- Release Poster
- Directed by: Sai Rajesh Neelam
- Written by: Sai Rajesh Neelam
- Produced by: Sai Rajesh Neelam
- Starring: Sampoornesh Babu
- Cinematography: Mujeer Malik
- Edited by: Karthika Srinivas
- Music by: Kamran
- Production company: Amrutha Productions
- Release date: 10 August 2019;
- Country: India
- Language: Telugu

= Kobbari Matta =

Kobbari Matta is a 2019 Indian Telugu-language parody film directed by Sai Rajesh Neelam.

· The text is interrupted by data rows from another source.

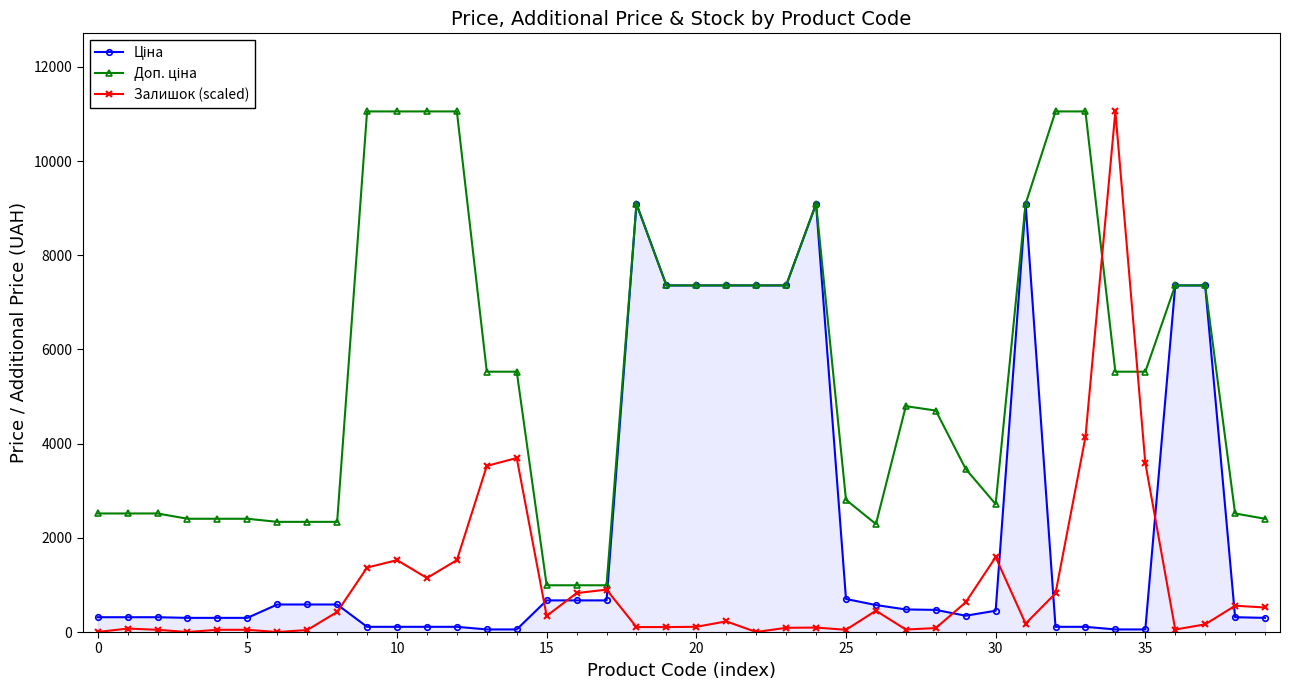

How many lines are shown in the chart?

3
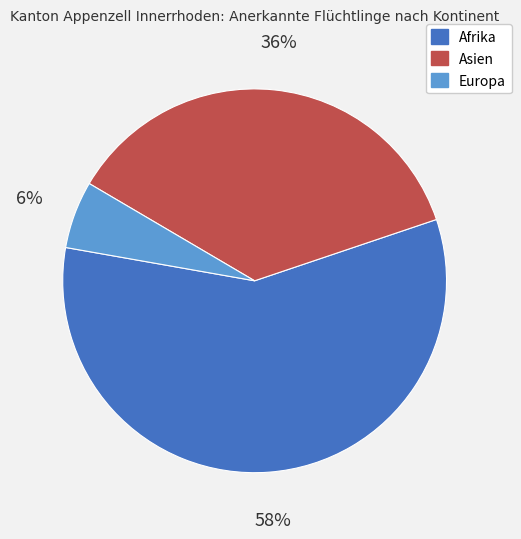

Is there a majority slice in this chart?

Yes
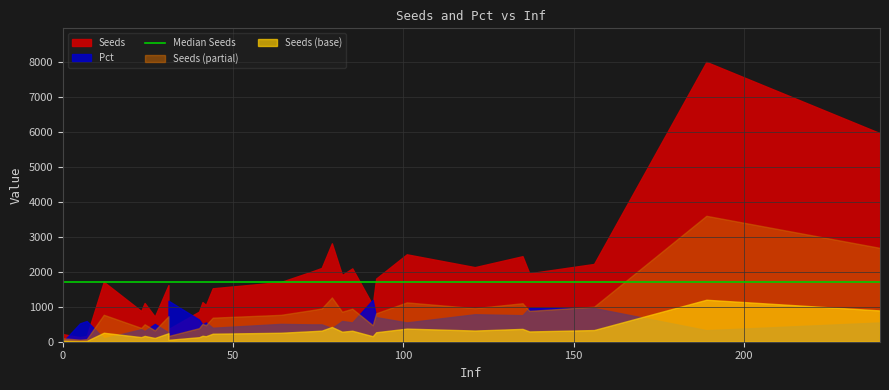

Which series has the largest total across all categories?

Seeds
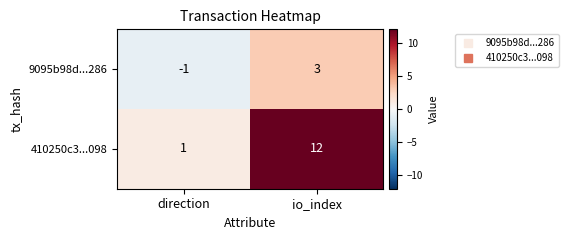

Reading right to left, transcribe all the data shown in this chart.

9095b98d...286: io_index=3	direction=-1
410250c3...098: io_index=12	direction=1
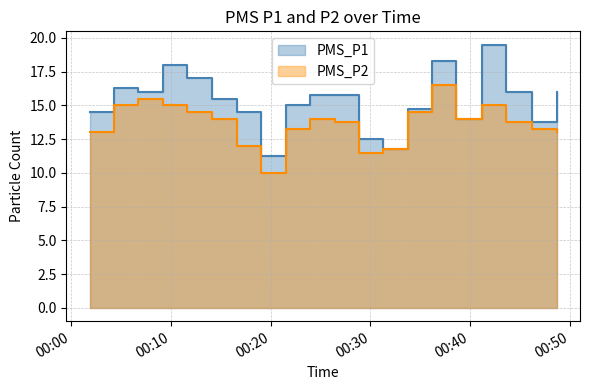

What is the label of the 2nd point from the left?

2022/08/17 00:04:18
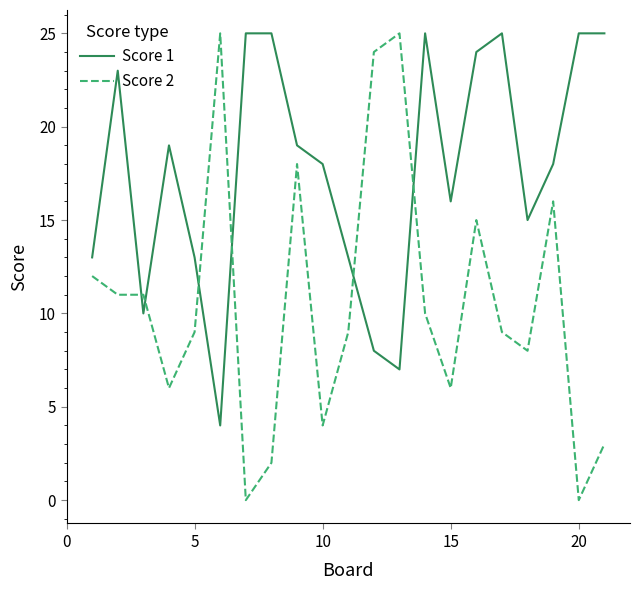

List the series in order of their overall mean, lowest first.

Score 2, Score 1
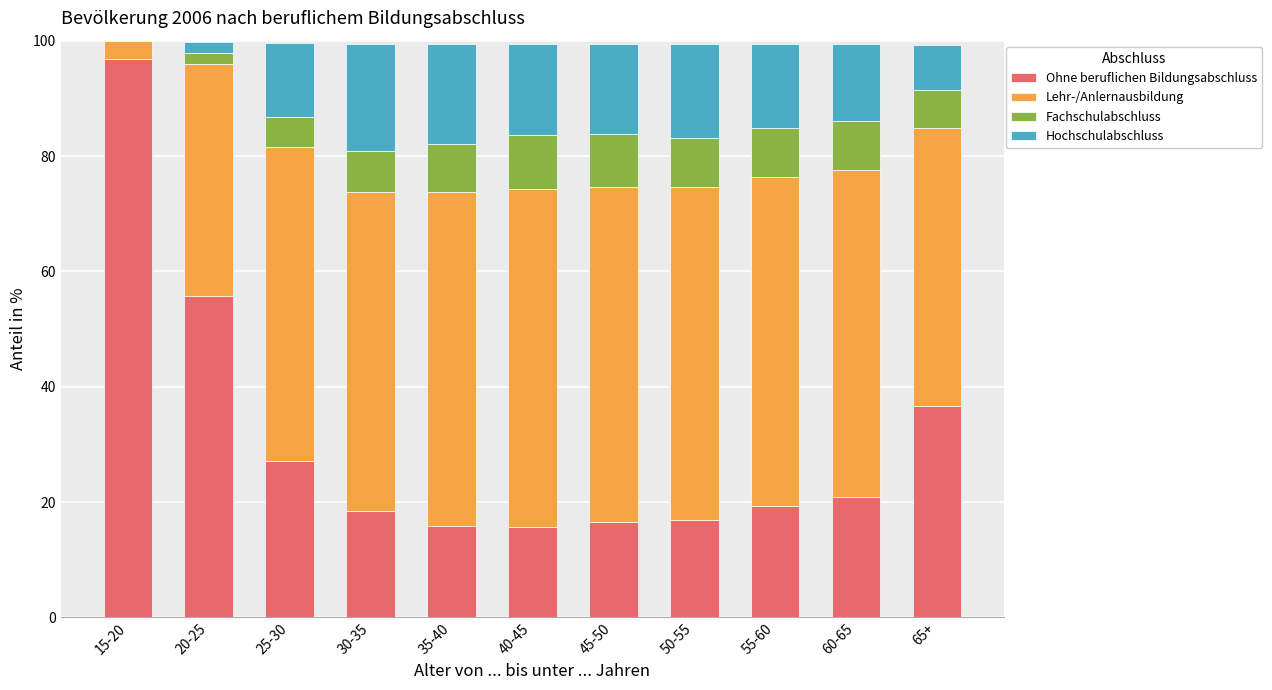

The value of Ohne beruflichen Bildungsabschluss at 20-25 is 73.7. True or false?

False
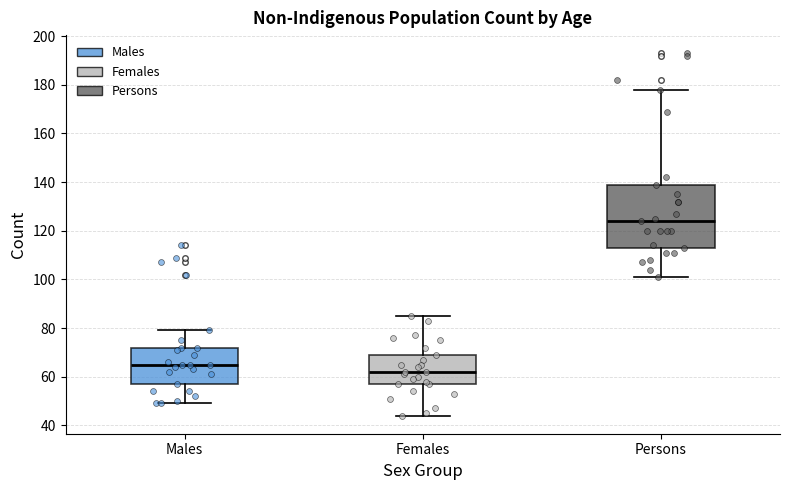

Reading left to right, transcribe this box plot: for each box, give where its median line is, the range the box spans, and where its two whiskers end, as read against the y-axis. The values are not printed on the chart, so give them approximately, as read against the axis.

Males: median 66, box 58 to 72, whiskers 50 to 80
Females: median 62, box 58 to 70, whiskers 44 to 86
Persons: median 124, box 114 to 140, whiskers 102 to 178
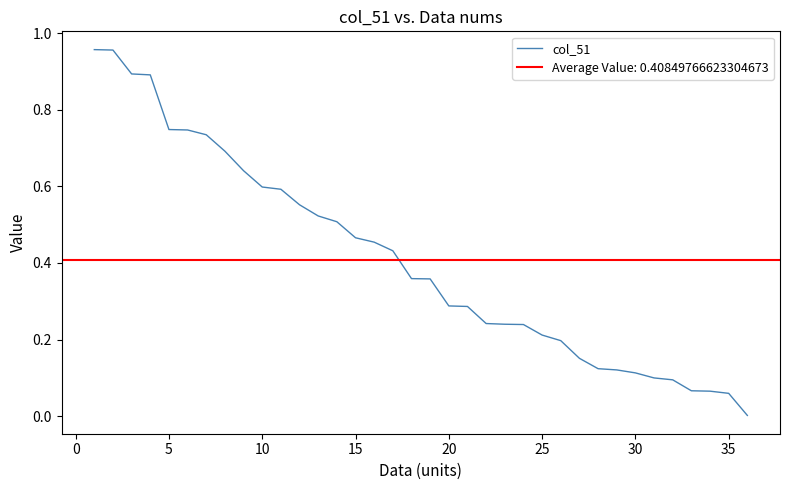

Reading left to right, what are all the values shown in this chart?

1.0	1.0	0.9	0.9	0.7	0.7	0.7	0.7	0.6	0.6	0.6	0.6	0.5	0.5	0.5	0.5	0.4	0.4	0.4	0.3	0.3	0.2	0.2	0.2	0.2	0.2	0.2	0.1	0.1	0.1	0.1	0.1	0.1	0.1	0.1	0.0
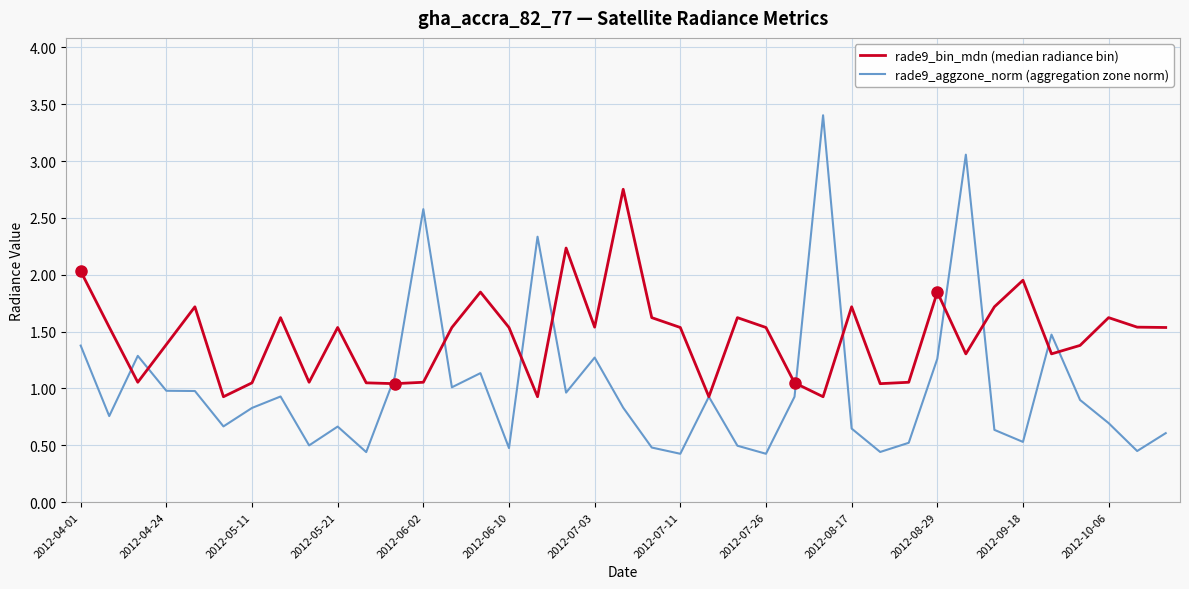

True or false: rade9_aggzone_norm (aggregation zone norm) and rade9_bin_mdn (median radiance bin) cross at least once.

True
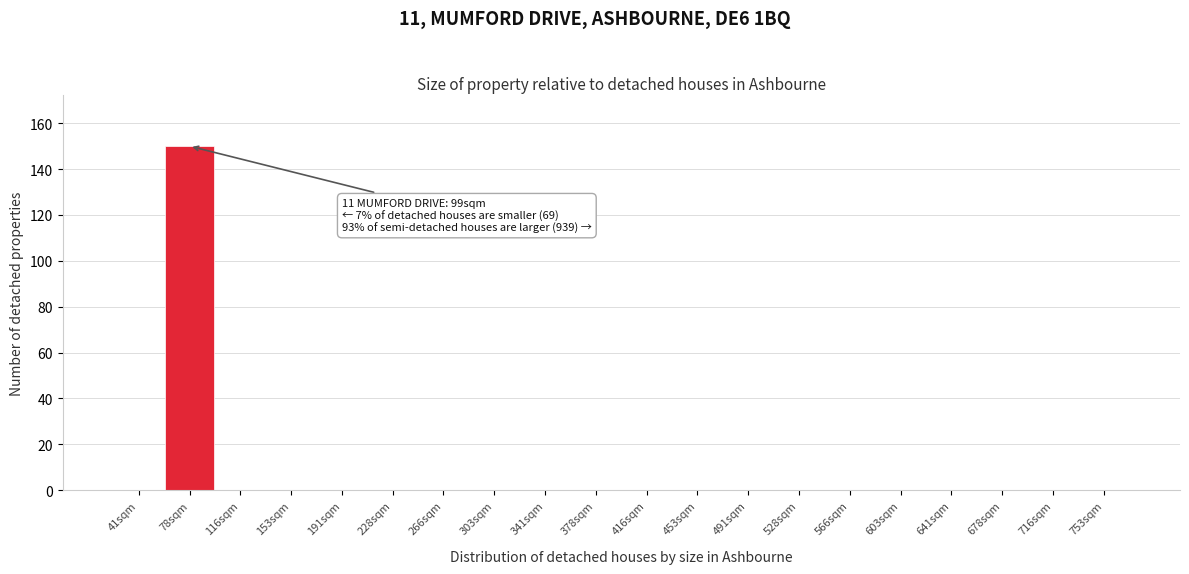

Reading left to right, what are all the values shown in this chart?

41sqm=0	78sqm=150	116sqm=0	153sqm=0	191sqm=0	228sqm=0	266sqm=0	303sqm=0	341sqm=0	378sqm=0	416sqm=0	453sqm=0	491sqm=0	528sqm=0	566sqm=0	603sqm=0	641sqm=0	678sqm=0	716sqm=0	753sqm=0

It stars Sampoornesh Babu portraying roles of three generations- Paparayudu, Pedarayudu, and Androyudu.

The film was released theatrically on 10 August 2019 and become a decent hit.

== Cast ==
- Sampoornesh Babu in a triple role as Paparayudu, Pedarayudu, and Androidu (And+Rayudu=Androidu)
- Ishika Singh as Janaki
- Shakeela as Pandu
- Mahesh Kathi as Kamudu
- Gayathri Gupta

== Soundtrack ==

| No. | Title | Singer(s) | Length |
|---|---|---|---|
| 1. | "A Aa Ee E" | Rahul Sipligunj, Lipsika |  |
| 2. | "Kobbari Aakulu" | Vinayak Satheesh |  |
| 3. | "Sambo Shiva Samboo" | Saaketh Kommandoori |  |
| 4. | "Android" | L. V. Revanth, Mohana Bhogaraju |  |
| 5. | "Vethikina" | Dhanunjay |  |

== Reception ==
Hemanth Kumar of Firstpost rated the film 3/5 and stated: "Kobbari Matta is not only consistently absurd and over the top, but also, it’s an excuse to laugh at ourselves and the cliches prevalent in Telugu cinema." On performances, The Hindu Y. Sunitha Chowdhary opined: "Sampoornesh gets enough dances to show his talent and it is evident he has worked hard to shed his potbelly. Mahesh Katti shines as Kaamudu." A reviewer from Cinema Express also rated the film 3/5 and wrote, "This isn’t a film that takes itself too seriously but is meant to be ridiculous and some more."